A 7alle of iJwo Women
Marjory Stoneman Douglas and Mlaijoric 1larris Carr
Segment: Teaching at a girls' camp in Maine
Source: Interview with Marjory Stoneman Douglas. Videotaped at the Douglas House in Coconut Grove,
June 16, 1983.
Length of Segment: 00:03:48
Transcript and audio recording are copyright 1983-2009 Florida International University.
Interviewer: Was hiking a popular pastime?
MSD: Well, at one point in my life, I think the summer of my junior year in college; I got a job as
counselor for a small girls' camp in Maine. Well, in college we just walked miles and miles and miles.

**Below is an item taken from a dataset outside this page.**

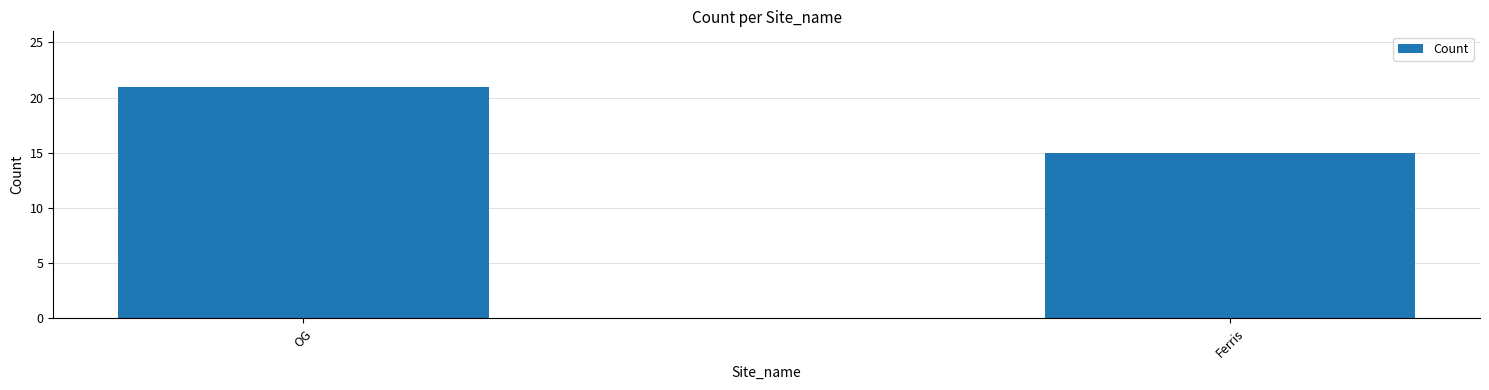

What is the difference between the maximum and minimum values?

6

We didn't call it hiking in those days; you just went for long walks. You walked for fifteen miles at a
time, sometimes even in the very cold weather. Go somewhere for a picnic; we did a lot of hiking and
that sort of thing without... we didn't backpack or anything, we just took long walks. Then when I was
counselor of a kids' camp in Maine, and I, going up on the boat from Boston with the girls and the
people that run the camp on Long Lake in Maine, I suddenly realized at that time, I couldn't swim. I'd
been in and out of the water all the time, but somehow I never really learned to swim, and I suddenly
realized I was responsible for these kids swimming and I'd been in canoes and all that without really
being... I doubt very much that I could have drown, really, I'd been in and out of the water so many
times, but I was not, technically, a swimmer. Fortunately, I had read a newspaper account only a few
days before, it must have stuck in my mind. It said in a perfectly simple way to learn to swim or to teach
swimming is to do a dead man's float, you know, learn to float flat out with your face in the water, pick
up your face and swim, that's all. So by George, when I first got up to the camp, I took myself around
the corner of the little pier and did a dead man's float and found myself swimming, you know, any kind
of a dog paddle. You know, I had all the kids in camp swimming in twenty minutes; nothing to that. And
then we all learned to swim together, as it were, we learned different strokes and I knew about that in
general, and, you know, a dog paddle and a breast stroke and an Australian crawl and all that, so we
were all swimming in no time. And I knew about canoeing, anyway, and I had them all canoeing and all
that and we didn't do anything with sailing boats, just canoes. And we did a lot of hiking that summer.
We went hiking and spent, we went hiking up Mt. Monadnock, spent the night sleeping at the top of the
mountain, things like that. Just a small girls' camp, so it was a small group, so it was great fun. So that
was my really first professional interest, and I never did it again, really, but... Down here this wasn't
hiking country in those days, it was swimming, of course, and a great deal of dancing in the open air.
Saturday night dances at the Roney Plaza, and you'd end up by going swimming and going for breakfast
somewhere. So every Saturday night, dances were marvelous in the moonlight with a good band and so
on, so that was really, swimming and dancing were my chief exercises. Swimming, dancing and
canoeing, you might say.
Interviewer: That sounds marvelous.
MSD: Well, it was, it was...
Interviewer: You went all night?
MSD: It would go on as long as you could stand it, as long as you wanted to. Nobody could stop you. If
you wanted to go in swimming then put some clothes on and go and have breakfast in the early
morning, you could. Or you could quit at any time you wanted to. There was no regular rule about it. I
very rarely stayed up till dawn, because I'd get sleepy. But even after I built this house, we, a lot of us,
would be doing that swimming and dancing business from here, from Coconut Grove.